[Saved data entries]
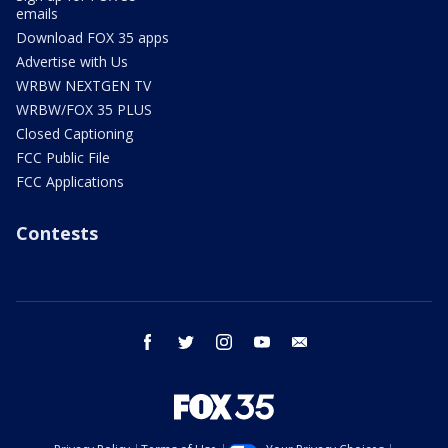
emails
Download FOX 35 apps
Advertise with Us
WRBW NEXTGEN TV
WRBW/FOX 35 PLUS
Closed Captioning
FCC Public File
FCC Applications
Contests
facebook
twitter
instagram
youtube
email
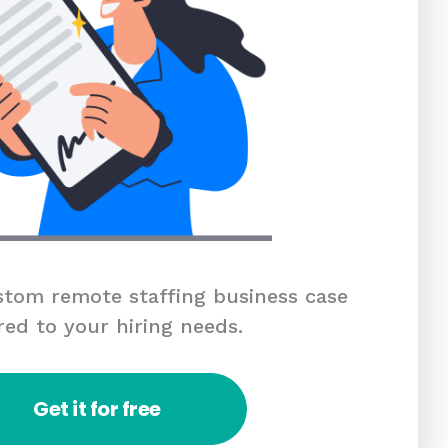
tom remote staffing business case
red to your hiring needs.
Get it for free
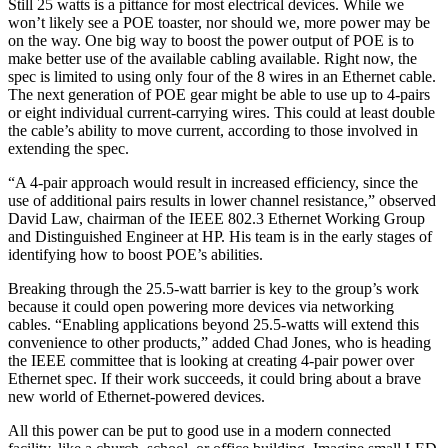
Still 25 watts is a pittance for most electrical devices. While we
won’t likely see a POE toaster, nor should we, more power may be
on the way. One big way to boost the power output of POE is to
make better use of the available cabling available. Right now, the
spec is limited to using only four of the 8 wires in an Ethernet cable.
The next generation of POE gear might be able to use up to 4-pairs
or eight individual current-carrying wires. This could at least double
the cable’s ability to move current, according to those involved in
extending the spec.
“A 4-pair approach would result in increased efficiency, since the
use of additional pairs results in lower channel resistance,” observed
David Law, chairman of the IEEE 802.3 Ethernet Working Group
and Distinguished Engineer at HP. His team is in the early stages of
identifying how to boost POE’s abilities.
Breaking through the 25.5-watt barrier is key to the group’s work
because it could open powering more devices via networking
cables. “Enabling applications beyond 25.5-watts will extend this
convenience to other products,” added Chad Jones, who is heading
the IEEE committee that is looking at creating 4-pair power over
Ethernet spec. If their work succeeds, it could bring about a brave
new world of Ethernet-powered devices.
All this power can be put to good use in a modern connected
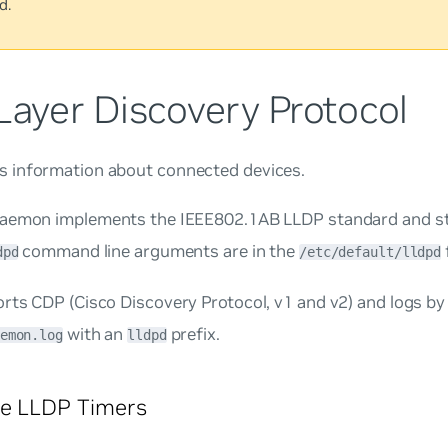
d.
Layer Discovery Protocol
 information about connected devices.
aemon implements the IEEE802.1AB LLDP standard and st
command line arguments are in the
f
dpd
/etc/default/lldpd
ts CDP (Cisco Discovery Protocol, v1 and v2) and logs by 
with an
prefix.
emon.log
lldpd
re LLDP Timers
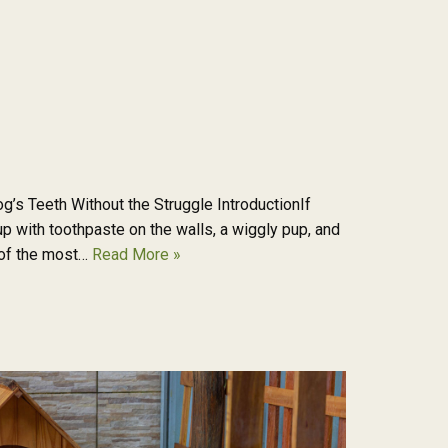
g’s Teeth Without the Struggle IntroductionIf
p with toothpaste on the walls, a wiggly pup, and
e of the most…
Read More »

= Required work =
Give the entries above again, exactly as written and free of images.

= Task answer =
emails
Download FOX 35 apps
Advertise with Us
WRBW NEXTGEN TV
WRBW/FOX 35 PLUS
Closed Captioning
FCC Public File
FCC Applications
Contests
facebook
twitter
instagram
youtube
email
tom remote staffing business case
red to your hiring needs.
Get it for free
Still 25 watts is a pittance for most electrical devices. While we
won’t likely see a POE toaster, nor should we, more power may be
on the way. One big way to boost the power output of POE is to
make better use of the available cabling available. Right now, the
spec is limited to using only four of the 8 wires in an Ethernet cable.
The next generation of POE gear might be able to use up to 4-pairs
or eight individual current-carrying wires. This could at least double
the cable’s ability to move current, according to those involved in
extending the spec.
“A 4-pair approach would result in increased efficiency, since the
use of additional pairs results in lower channel resistance,” observed
David Law, chairman of the IEEE 802.3 Ethernet Working Group
and Distinguished Engineer at HP. His team is in the early stages of
identifying how to boost POE’s abilities.
Breaking through the 25.5-watt barrier is key to the group’s work
because it could open powering more devices via networking
cables. “Enabling applications beyond 25.5-watts will extend this
convenience to other products,” added Chad Jones, who is heading
the IEEE committee that is looking at creating 4-pair power over
Ethernet spec. If their work succeeds, it could bring about a brave
new world of Ethernet-powered devices.
All this power can be put to good use in a modern connected
d.
Layer Discovery Protocol
 information about connected devices.
aemon implements the IEEE802.1AB LLDP standard and st
command line arguments are in the
f
dpd
/etc/default/lldpd
ts CDP (Cisco Discovery Protocol, v1 and v2) and logs by 
with an
prefix.
emon.log
lldpd
re LLDP Timers
g’s Teeth Without the Struggle IntroductionIf
p with toothpaste on the walls, a wiggly pup, and
e of the most…
Read More »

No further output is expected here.